● **Task to carry out**:
Convert the text read from the rows below into a JSON list of strings, one string per line, with blank lines omitted. Leave the pictures out of the answer.

======== Source material

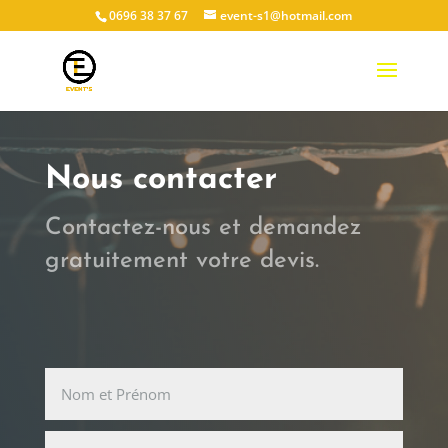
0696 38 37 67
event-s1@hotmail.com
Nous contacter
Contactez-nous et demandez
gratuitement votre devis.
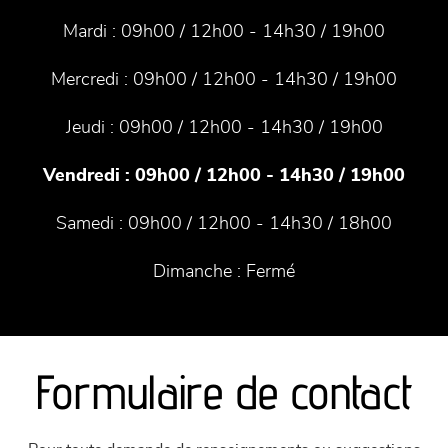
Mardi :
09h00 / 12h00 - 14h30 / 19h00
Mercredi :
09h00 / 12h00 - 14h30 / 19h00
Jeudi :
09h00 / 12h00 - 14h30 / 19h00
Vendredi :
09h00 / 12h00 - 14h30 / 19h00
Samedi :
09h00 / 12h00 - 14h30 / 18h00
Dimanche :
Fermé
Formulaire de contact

================

● **Written response**:
[
  "0696 38 37 67",
  "event-s1@hotmail.com",
  "Nous contacter",
  "Contactez-nous et demandez",
  "gratuitement votre devis.",
  "Mardi :",
  "09h00 / 12h00 - 14h30 / 19h00",
  "Mercredi :",
  "09h00 / 12h00 - 14h30 / 19h00",
  "Jeudi :",
  "09h00 / 12h00 - 14h30 / 19h00",
  "Vendredi :",
  "09h00 / 12h00 - 14h30 / 19h00",
  "Samedi :",
  "09h00 / 12h00 - 14h30 / 18h00",
  "Dimanche :",
  "Fermé",
  "Formulaire de contact"
]